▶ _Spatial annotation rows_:

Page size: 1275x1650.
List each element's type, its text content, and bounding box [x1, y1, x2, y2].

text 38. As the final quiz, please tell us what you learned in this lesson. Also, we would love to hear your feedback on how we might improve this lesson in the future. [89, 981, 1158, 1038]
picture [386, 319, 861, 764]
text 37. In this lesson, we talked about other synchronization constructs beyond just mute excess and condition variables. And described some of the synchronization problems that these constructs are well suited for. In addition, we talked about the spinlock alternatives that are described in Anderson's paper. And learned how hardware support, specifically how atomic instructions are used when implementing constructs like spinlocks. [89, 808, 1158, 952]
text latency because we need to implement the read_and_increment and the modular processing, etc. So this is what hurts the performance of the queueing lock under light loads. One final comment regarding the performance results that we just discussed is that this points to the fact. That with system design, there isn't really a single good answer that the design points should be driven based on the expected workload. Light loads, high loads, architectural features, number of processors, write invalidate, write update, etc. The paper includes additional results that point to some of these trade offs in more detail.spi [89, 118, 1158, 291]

▶ _Task objective_:
Rewrite the rows above with every "lesson" switched to "lecture" and everything else unchanged.

▶ _Exercise response_:
Page size: 1275x1650.
List each element's type, its text content, and bounding box [x1, y1, x2, y2].

text 38. As the final quiz, please tell us what you learned in this lecture. Also, we would love to hear your feedback on how we might improve this lecture in the future. [89, 981, 1158, 1038]
picture [386, 319, 861, 764]
text 37. In this lecture, we talked about other synchronization constructs beyond just mute excess and condition variables. And described some of the synchronization problems that these constructs are well suited for. In addition, we talked about the spinlock alternatives that are described in Anderson's paper. And learned how hardware support, specifically how atomic instructions are used when implementing constructs like spinlocks. [89, 808, 1158, 952]
text latency because we need to implement the read_and_increment and the modular processing, etc. So this is what hurts the performance of the queueing lock under light loads. One final comment regarding the performance results that we just discussed is that this points to the fact. That with system design, there isn't really a single good answer that the design points should be driven based on the expected workload. Light loads, high loads, architectural features, number of processors, write invalidate, write update, etc. The paper includes additional results that point to some of these trade offs in more detail.spi [89, 118, 1158, 291]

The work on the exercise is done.